Material for this exercise -
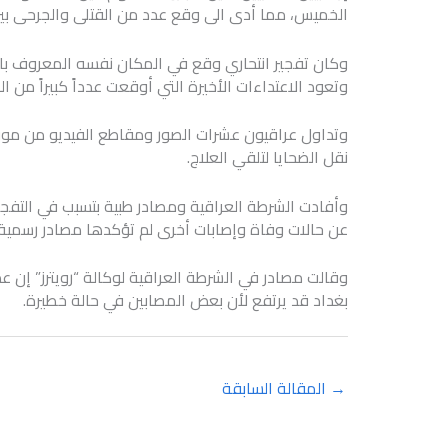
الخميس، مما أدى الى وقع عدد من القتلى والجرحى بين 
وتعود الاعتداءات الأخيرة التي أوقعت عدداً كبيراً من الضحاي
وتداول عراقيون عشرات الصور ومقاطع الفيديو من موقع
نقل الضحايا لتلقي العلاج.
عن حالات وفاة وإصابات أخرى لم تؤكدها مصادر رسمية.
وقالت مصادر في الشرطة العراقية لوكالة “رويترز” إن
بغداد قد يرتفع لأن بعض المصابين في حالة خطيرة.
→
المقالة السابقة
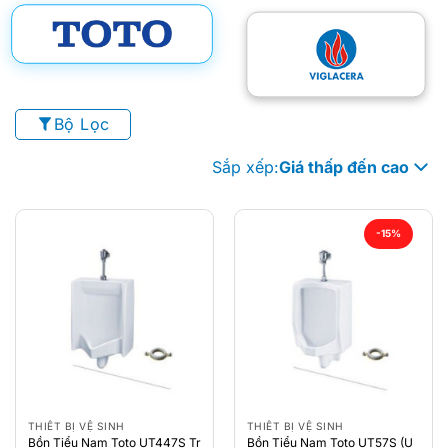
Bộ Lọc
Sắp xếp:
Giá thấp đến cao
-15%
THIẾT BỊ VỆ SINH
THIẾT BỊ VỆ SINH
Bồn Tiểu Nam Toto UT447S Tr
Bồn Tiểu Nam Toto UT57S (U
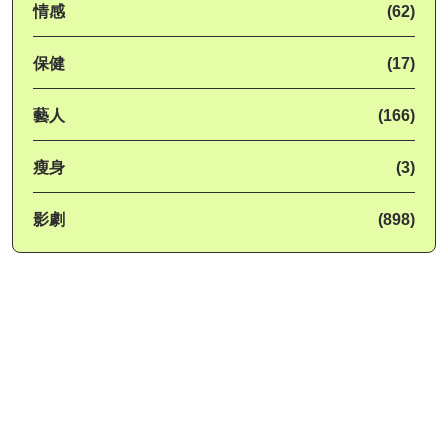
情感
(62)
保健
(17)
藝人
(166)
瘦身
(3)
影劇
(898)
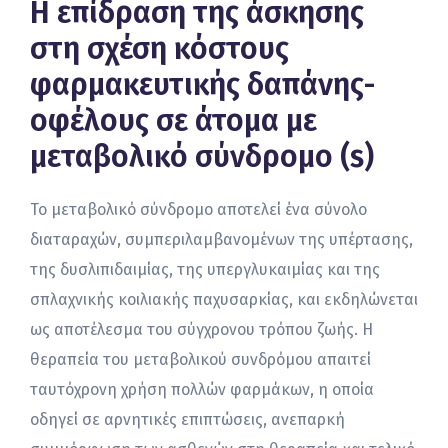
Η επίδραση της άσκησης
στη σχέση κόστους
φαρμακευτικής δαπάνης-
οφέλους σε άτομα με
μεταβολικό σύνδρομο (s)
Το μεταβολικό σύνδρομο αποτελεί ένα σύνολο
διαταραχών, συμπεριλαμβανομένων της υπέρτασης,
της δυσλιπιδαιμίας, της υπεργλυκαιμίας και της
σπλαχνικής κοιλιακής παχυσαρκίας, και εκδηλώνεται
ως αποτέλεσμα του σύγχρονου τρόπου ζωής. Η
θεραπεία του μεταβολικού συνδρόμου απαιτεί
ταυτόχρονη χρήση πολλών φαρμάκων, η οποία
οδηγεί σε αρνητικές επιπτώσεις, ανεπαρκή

---

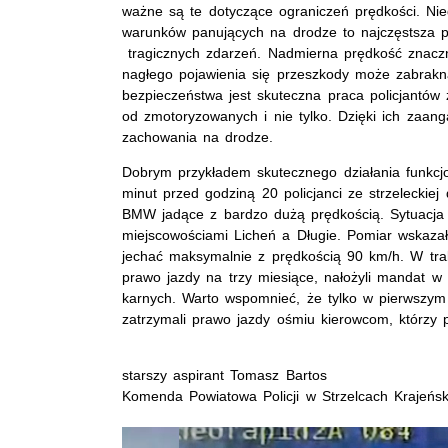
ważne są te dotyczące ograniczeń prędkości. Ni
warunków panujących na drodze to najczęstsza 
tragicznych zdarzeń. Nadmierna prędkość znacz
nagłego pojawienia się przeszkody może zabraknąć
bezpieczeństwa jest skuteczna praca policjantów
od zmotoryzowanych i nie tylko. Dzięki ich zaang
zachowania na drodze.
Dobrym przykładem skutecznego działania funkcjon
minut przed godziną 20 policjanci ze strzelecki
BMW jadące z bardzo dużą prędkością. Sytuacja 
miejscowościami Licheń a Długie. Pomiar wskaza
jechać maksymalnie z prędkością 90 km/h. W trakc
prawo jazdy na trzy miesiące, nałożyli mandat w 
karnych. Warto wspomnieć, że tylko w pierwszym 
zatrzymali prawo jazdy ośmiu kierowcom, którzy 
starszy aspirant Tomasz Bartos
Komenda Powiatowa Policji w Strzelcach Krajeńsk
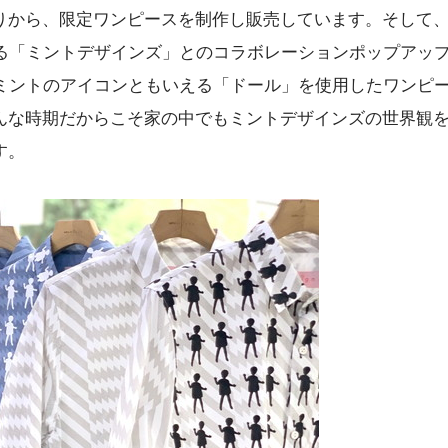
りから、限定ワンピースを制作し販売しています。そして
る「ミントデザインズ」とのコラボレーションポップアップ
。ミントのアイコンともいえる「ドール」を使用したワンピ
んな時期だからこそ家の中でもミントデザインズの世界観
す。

--

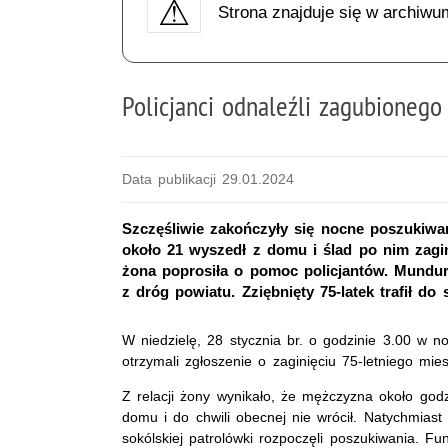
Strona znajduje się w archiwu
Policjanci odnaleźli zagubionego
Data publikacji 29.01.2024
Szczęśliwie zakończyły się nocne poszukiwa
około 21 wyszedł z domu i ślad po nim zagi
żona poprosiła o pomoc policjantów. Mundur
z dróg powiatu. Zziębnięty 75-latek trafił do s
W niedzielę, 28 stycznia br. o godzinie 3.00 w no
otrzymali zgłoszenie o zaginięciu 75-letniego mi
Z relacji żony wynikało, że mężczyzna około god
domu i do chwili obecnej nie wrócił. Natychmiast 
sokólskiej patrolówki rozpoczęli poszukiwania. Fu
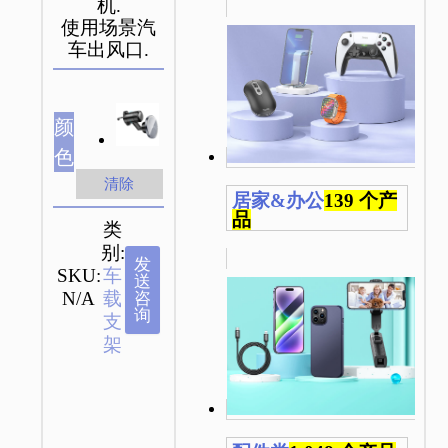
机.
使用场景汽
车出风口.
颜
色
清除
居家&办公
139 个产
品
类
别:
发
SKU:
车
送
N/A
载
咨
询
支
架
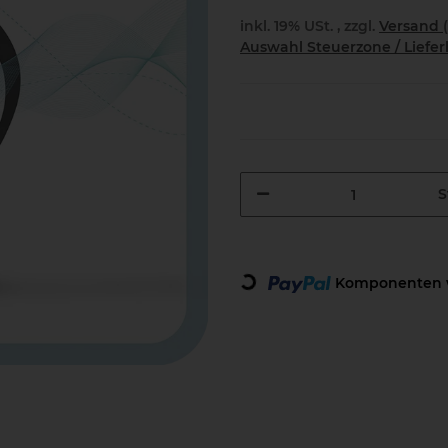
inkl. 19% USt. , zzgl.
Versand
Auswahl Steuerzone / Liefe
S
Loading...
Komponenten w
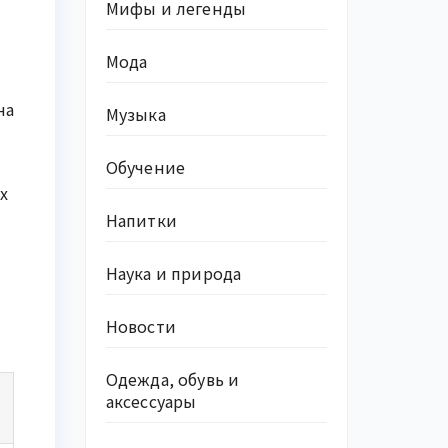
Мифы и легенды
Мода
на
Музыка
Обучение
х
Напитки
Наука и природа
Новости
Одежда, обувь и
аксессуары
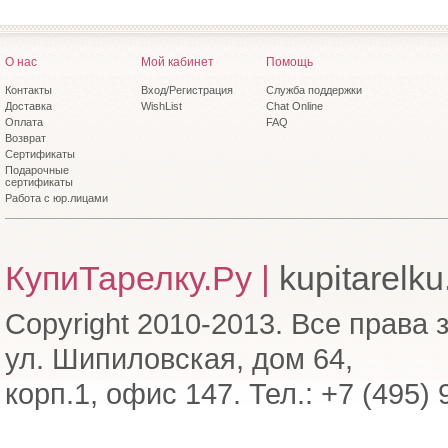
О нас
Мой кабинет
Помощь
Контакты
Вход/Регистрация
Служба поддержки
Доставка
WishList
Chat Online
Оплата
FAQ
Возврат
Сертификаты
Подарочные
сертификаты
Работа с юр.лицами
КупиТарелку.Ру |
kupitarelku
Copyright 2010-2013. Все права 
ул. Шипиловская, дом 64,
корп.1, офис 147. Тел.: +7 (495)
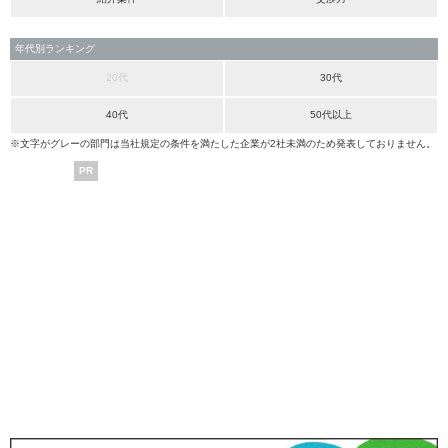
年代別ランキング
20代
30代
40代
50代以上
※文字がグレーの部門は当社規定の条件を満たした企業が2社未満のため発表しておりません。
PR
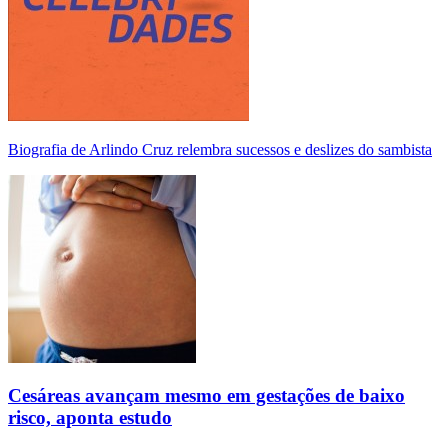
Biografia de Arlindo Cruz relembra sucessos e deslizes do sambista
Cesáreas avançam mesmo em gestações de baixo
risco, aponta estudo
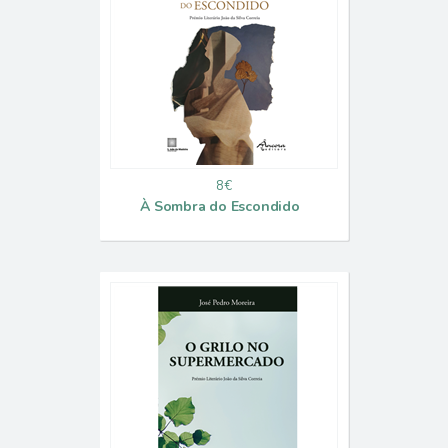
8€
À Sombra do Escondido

Requirement - Lines holding the string "σύνδρομο" are the answer; copy each one from the listing above.

Finished task -
μεταβολικό σύνδρομο (s)
Το μεταβολικό σύνδρομο αποτελεί ένα σύνολο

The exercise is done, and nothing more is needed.